Rita Rymenans · 2de Conferentie Het Schoolvak Nederlands · 1987 · pagina 13
Rita Rymenans (10.30 u. - R014)
ÃÂ
Verbale interactie in de klas. |
||
Komen kinderen in de klas verbaal aan hun trekken ? In welke mate nemen ze daartoe zelf spontaan initiatieven ? Worden die dan door de leerkracht naar vermogen gehonoreerd of berust het verbale interactieproces in de klas op door de leerkracht vastgelegde spelregels waarvan niet kan worden afgeweken ?
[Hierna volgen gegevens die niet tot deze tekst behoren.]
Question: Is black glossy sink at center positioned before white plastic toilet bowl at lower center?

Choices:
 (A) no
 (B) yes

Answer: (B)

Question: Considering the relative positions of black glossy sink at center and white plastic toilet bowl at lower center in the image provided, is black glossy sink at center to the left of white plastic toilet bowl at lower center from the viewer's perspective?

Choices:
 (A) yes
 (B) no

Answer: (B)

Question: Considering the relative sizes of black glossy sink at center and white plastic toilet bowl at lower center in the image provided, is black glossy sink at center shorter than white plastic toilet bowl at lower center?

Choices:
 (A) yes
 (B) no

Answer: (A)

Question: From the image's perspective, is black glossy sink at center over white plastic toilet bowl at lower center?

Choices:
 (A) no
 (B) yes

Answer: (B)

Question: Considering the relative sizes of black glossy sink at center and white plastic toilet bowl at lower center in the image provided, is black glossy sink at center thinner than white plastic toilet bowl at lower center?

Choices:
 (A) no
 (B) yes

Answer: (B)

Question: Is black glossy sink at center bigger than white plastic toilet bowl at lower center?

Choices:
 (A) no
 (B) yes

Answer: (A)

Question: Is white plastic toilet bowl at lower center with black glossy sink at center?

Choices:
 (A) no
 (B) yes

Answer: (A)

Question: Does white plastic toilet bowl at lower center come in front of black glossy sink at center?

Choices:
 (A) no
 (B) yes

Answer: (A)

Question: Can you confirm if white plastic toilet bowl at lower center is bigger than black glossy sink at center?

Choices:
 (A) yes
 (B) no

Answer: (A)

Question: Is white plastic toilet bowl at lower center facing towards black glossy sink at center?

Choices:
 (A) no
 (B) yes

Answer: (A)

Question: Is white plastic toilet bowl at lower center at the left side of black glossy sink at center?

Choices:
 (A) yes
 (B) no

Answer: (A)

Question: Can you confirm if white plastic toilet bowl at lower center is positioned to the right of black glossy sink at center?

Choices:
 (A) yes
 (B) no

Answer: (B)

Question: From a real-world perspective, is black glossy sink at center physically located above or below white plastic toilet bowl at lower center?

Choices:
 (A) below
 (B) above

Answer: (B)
Komen kinderen verbaal dan al aan de bak, hoe worden de prijzen dan wel verdeeld ? Wie het hardst roept, het eerst maalt ? Wordt het dominerend optreden van Jantje Bolleboos gedoogd omdat hij telkens weer het juiste antwoord kent ? Weet de leerkracht zich misschien bevestigd, in het onderscheid der kudde door precies Bartje Flater steeds opnieuw te laten blunderen ? Of regeert alsnog het eerlijke geweten van de lesgever voor wie gelijke kansen heilig zijn en wordt de grootste bek gesnoerd en de schuchtere aangemoedigd ? Allemaal serieuze vermoedens die op hun waarheid getoetst kunnen worden .
In het kader van een BTK-project werd geopteerd voor een exemplarisch-beschrijvende aanpak . We voerden een aantal case-studies uit in twee basisscholen van het Antwerps Stedelijk Onderwijs. In beide scholen werd een eerste en een vierde klas geselecteerd. Vanwege de sociale dimensie van het schoolse verbale handelen kozen we de scholen zo polair mogelijk wat het thuismilieu van de leerlingen betreft.
In elke klas hebben we minstens gedurende één week een reeks representatieve lessen gevolgd. Er werd op gelet dat in het observatiepakket het vrij verscheiden karakter van het lesgebeuren evenredig vertegenwoordigd was : de aanbreng van nieuwe leerstof, leergesprekken, individueel en groepswerk, kringgesprekken. De meest representatieve fragmenten qua verbale interactie werden achteraf nauwkeurig getranscribeerd.
Bovendien gingen we in de klas over tot een registratie van de interactiebereidheid van elk kind, en de beurtverdeling door de leerkracht. Deze louter kwantitatieve gegevens werden later geanalyseerd op basis van subjectieve beoordelingscriteria van de leerkrachten (zwakke, middelmatige en goede presteerders). In de rand van het onderzoek werd ook een kwalitatieve beurtenanalyse uitgevoerd op acht eersteklassertjes.